> **Supplied entries**
——————

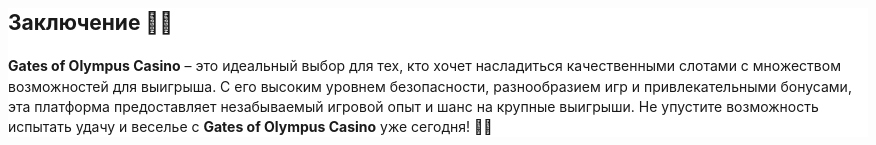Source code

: ## Заключение 🎁✨

**Gates of Olympus Casino** – это идеальный выбор для тех, кто хочет насладиться качественными слотами с множеством возможностей для выигрыша. С его высоким уровнем безопасности, разнообразием игр и привлекательными бонусами, эта платформа предоставляет незабываемый игровой опыт и шанс на крупные выигрыши. Не упустите возможность испытать удачу и веселье с **Gates of Olympus Casino** уже сегодня! 🎰🍀
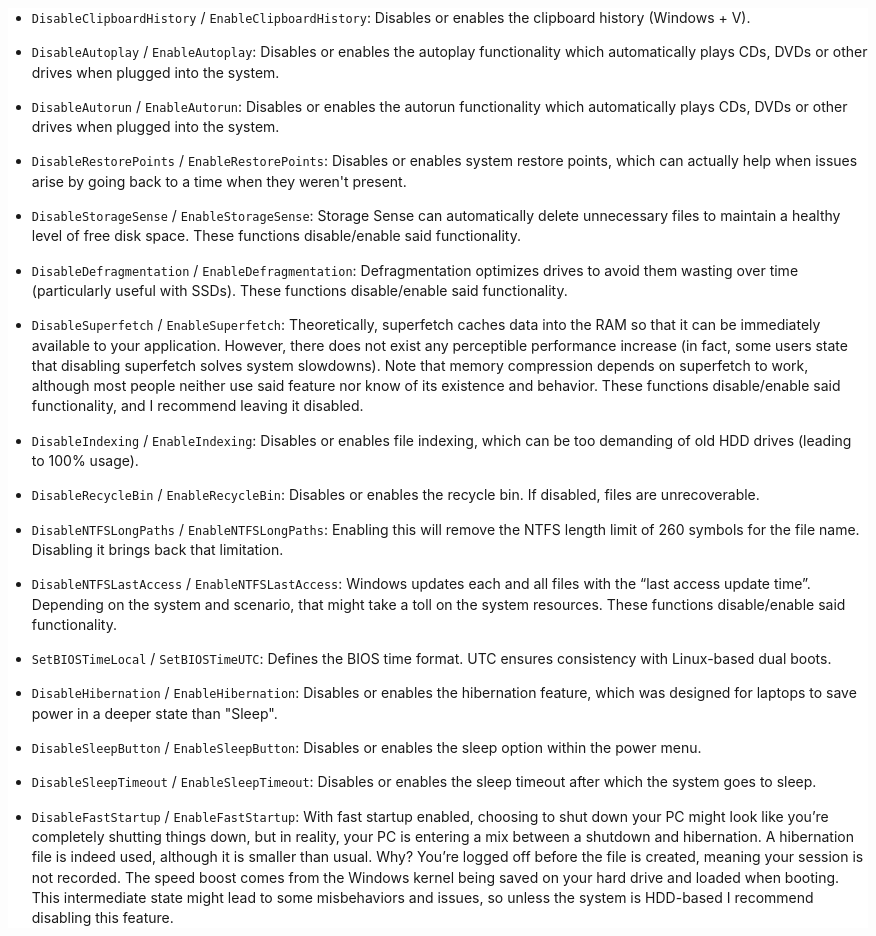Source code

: * `DisableClipboardHistory` / `EnableClipboardHistory`: Disables or enables the clipboard history (Windows + V).

* `DisableAutoplay` / `EnableAutoplay`: Disables or enables the autoplay functionality which automatically plays CDs, DVDs or other drives when plugged into the system.

* `DisableAutorun` / `EnableAutorun`: Disables or enables the autorun functionality which automatically plays CDs, DVDs or other drives when plugged into the system.

* `DisableRestorePoints` / `EnableRestorePoints`: Disables or enables system restore points, which can actually help when issues arise by going back to a time when they weren't present.

* `DisableStorageSense` / `EnableStorageSense`: Storage Sense can automatically delete unnecessary files to maintain a healthy level of free disk space. These functions disable/enable said functionality.

* `DisableDefragmentation` / `EnableDefragmentation`: Defragmentation optimizes drives to avoid them wasting over time (particularly useful with SSDs). These functions disable/enable said functionality.

* `DisableSuperfetch` / `EnableSuperfetch`: Theoretically, superfetch caches data into the RAM so that it can be immediately available to your application. However, there does not exist any perceptible performance increase (in fact, some users state that disabling superfetch solves system slowdowns). Note that memory compression depends on superfetch to work, although most people neither use said feature nor know of its existence and behavior. These functions disable/enable said functionality, and I recommend leaving it disabled. 

* `DisableIndexing` / `EnableIndexing`: Disables or enables file indexing, which can be too demanding of old HDD drives (leading to 100% usage).

* `DisableRecycleBin` / `EnableRecycleBin`: Disables or enables the recycle bin. If disabled, files are unrecoverable.

* `DisableNTFSLongPaths` / `EnableNTFSLongPaths`: Enabling this will remove the NTFS length limit of 260 symbols for the file name. Disabling it brings back that limitation.

* `DisableNTFSLastAccess` / `EnableNTFSLastAccess`: Windows updates each and all files with the “last access update time”. Depending on the system and scenario, that might take a toll on the system resources. These functions disable/enable said functionality.

* `SetBIOSTimeLocal` / `SetBIOSTimeUTC`: Defines the BIOS time format. UTC ensures consistency with Linux-based dual boots.

* `DisableHibernation` / `EnableHibernation`: Disables or enables the hibernation feature, which was designed for laptops to save power in a deeper state than "Sleep".

* `DisableSleepButton` / `EnableSleepButton`: Disables or enables the sleep option within the power menu.

* `DisableSleepTimeout` / `EnableSleepTimeout`: Disables or enables the sleep timeout after which the system goes to sleep.

* `DisableFastStartup` / `EnableFastStartup`: With fast startup enabled, choosing to shut down your PC might look like you’re completely shutting things down, but in reality, your PC is entering a mix between a shutdown and hibernation. A hibernation file is indeed used, although it is smaller than usual. Why? You’re logged off before the file is created, meaning your session is not recorded. The speed boost comes from the Windows kernel being saved on your hard drive and loaded when booting.  
  This intermediate state might lead to some misbehaviors and issues, so unless the system is HDD-based I recommend disabling this feature.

——————

> **Requirement**
Reproduce the source text of every item above verbatim, character for character, and omit the pictures from your output.

> **Exercise result**
Source code

: ## Заключение 🎁✨

**Gates of Olympus Casino** – это идеальный выбор для тех, кто хочет насладиться качественными слотами с множеством возможностей для выигрыша. С его высоким уровнем безопасности, разнообразием игр и привлекательными бонусами, эта платформа предоставляет незабываемый игровой опыт и шанс на крупные выигрыши. Не упустите возможность испытать удачу и веселье с **Gates of Olympus Casino** уже сегодня! 🎰🍀
Source code

: * `DisableClipboardHistory` / `EnableClipboardHistory`: Disables or enables the clipboard history (Windows + V).

* `DisableAutoplay` / `EnableAutoplay`: Disables or enables the autoplay functionality which automatically plays CDs, DVDs or other drives when plugged into the system.

* `DisableAutorun` / `EnableAutorun`: Disables or enables the autorun functionality which automatically plays CDs, DVDs or other drives when plugged into the system.

* `DisableRestorePoints` / `EnableRestorePoints`: Disables or enables system restore points, which can actually help when issues arise by going back to a time when they weren't present.

* `DisableStorageSense` / `EnableStorageSense`: Storage Sense can automatically delete unnecessary files to maintain a healthy level of free disk space. These functions disable/enable said functionality.

* `DisableDefragmentation` / `EnableDefragmentation`: Defragmentation optimizes drives to avoid them wasting over time (particularly useful with SSDs). These functions disable/enable said functionality.

* `DisableSuperfetch` / `EnableSuperfetch`: Theoretically, superfetch caches data into the RAM so that it can be immediately available to your application. However, there does not exist any perceptible performance increase (in fact, some users state that disabling superfetch solves system slowdowns). Note that memory compression depends on superfetch to work, although most people neither use said feature nor know of its existence and behavior. These functions disable/enable said functionality, and I recommend leaving it disabled. 

* `DisableIndexing` / `EnableIndexing`: Disables or enables file indexing, which can be too demanding of old HDD drives (leading to 100% usage).

* `DisableRecycleBin` / `EnableRecycleBin`: Disables or enables the recycle bin. If disabled, files are unrecoverable.

* `DisableNTFSLongPaths` / `EnableNTFSLongPaths`: Enabling this will remove the NTFS length limit of 260 symbols for the file name. Disabling it brings back that limitation.

* `DisableNTFSLastAccess` / `EnableNTFSLastAccess`: Windows updates each and all files with the “last access update time”. Depending on the system and scenario, that might take a toll on the system resources. These functions disable/enable said functionality.

* `SetBIOSTimeLocal` / `SetBIOSTimeUTC`: Defines the BIOS time format. UTC ensures consistency with Linux-based dual boots.

* `DisableHibernation` / `EnableHibernation`: Disables or enables the hibernation feature, which was designed for laptops to save power in a deeper state than "Sleep".

* `DisableSleepButton` / `EnableSleepButton`: Disables or enables the sleep option within the power menu.

* `DisableSleepTimeout` / `EnableSleepTimeout`: Disables or enables the sleep timeout after which the system goes to sleep.

* `DisableFastStartup` / `EnableFastStartup`: With fast startup enabled, choosing to shut down your PC might look like you’re completely shutting things down, but in reality, your PC is entering a mix between a shutdown and hibernation. A hibernation file is indeed used, although it is smaller than usual. Why? You’re logged off before the file is created, meaning your session is not recorded. The speed boost comes from the Windows kernel being saved on your hard drive and loaded when booting.  
  This intermediate state might lead to some misbehaviors and issues, so unless the system is HDD-based I recommend disabling this feature.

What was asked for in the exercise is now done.